Segment Open

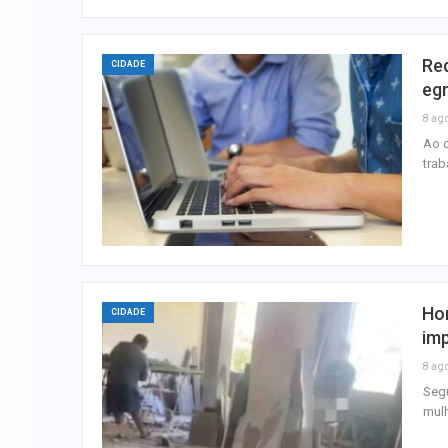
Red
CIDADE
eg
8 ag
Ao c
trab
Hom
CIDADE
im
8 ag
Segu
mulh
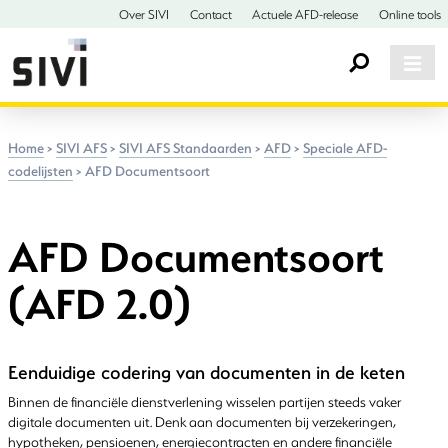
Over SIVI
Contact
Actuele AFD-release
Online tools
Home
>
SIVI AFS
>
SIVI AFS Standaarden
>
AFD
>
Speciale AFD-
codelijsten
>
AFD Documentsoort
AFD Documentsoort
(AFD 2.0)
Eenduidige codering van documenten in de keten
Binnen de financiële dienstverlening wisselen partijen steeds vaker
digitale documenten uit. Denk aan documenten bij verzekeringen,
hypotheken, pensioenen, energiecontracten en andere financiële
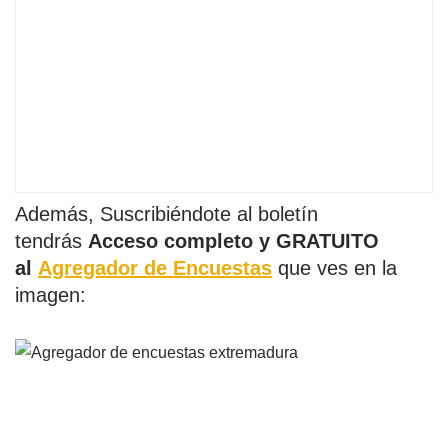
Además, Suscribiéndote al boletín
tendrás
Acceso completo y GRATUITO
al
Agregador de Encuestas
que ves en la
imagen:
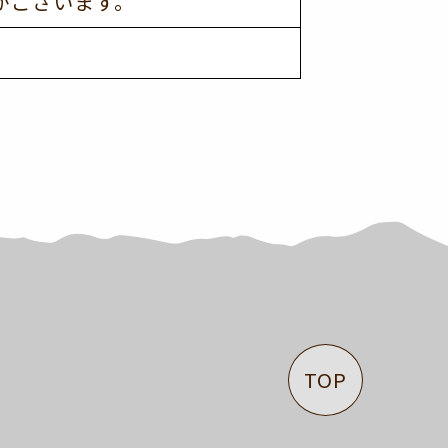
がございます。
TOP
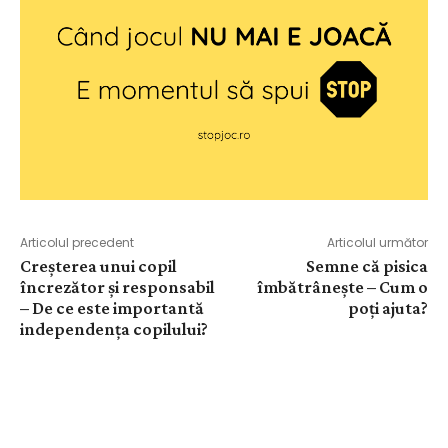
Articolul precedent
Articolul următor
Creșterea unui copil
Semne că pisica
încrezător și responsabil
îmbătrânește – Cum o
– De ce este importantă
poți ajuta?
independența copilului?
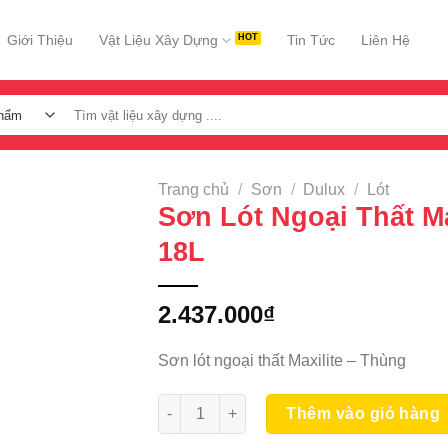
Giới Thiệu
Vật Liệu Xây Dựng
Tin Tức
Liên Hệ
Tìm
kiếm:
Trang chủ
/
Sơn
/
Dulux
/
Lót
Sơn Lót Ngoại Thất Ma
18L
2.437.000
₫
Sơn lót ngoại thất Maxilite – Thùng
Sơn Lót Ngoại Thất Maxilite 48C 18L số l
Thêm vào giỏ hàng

Segment Closed
Segment Open

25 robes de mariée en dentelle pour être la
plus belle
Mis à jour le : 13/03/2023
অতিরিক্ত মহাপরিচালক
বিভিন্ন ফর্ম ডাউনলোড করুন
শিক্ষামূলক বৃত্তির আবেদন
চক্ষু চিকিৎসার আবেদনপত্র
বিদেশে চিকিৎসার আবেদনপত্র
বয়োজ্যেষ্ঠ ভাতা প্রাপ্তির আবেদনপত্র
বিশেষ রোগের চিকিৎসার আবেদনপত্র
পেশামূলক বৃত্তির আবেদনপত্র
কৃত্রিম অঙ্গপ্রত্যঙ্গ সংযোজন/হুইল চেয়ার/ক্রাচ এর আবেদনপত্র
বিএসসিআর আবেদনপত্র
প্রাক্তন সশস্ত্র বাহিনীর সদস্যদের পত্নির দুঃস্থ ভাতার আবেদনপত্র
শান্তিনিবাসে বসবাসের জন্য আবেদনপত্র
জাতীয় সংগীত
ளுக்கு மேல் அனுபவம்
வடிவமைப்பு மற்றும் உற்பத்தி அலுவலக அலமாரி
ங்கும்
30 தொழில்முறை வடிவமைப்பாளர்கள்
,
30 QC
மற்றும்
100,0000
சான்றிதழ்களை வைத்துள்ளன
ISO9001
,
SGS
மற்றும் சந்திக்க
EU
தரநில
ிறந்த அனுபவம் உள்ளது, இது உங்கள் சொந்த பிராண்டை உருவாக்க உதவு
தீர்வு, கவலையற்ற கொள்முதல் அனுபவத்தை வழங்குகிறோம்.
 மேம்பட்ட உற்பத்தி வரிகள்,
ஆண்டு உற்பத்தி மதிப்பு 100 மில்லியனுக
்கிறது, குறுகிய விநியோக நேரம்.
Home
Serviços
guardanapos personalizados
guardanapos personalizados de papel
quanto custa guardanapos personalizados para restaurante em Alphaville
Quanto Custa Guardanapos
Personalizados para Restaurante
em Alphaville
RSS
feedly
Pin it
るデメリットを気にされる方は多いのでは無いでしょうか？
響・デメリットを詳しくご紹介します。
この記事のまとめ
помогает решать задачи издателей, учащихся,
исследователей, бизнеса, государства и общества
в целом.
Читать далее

Segment Closed

> [JOB ITEM]: Which lines in the data hold the string "para"? Copy each of them.

> [ANSWER SPACE]:
quanto custa guardanapos personalizados para restaurante em Alphaville
Personalizados para Restaurante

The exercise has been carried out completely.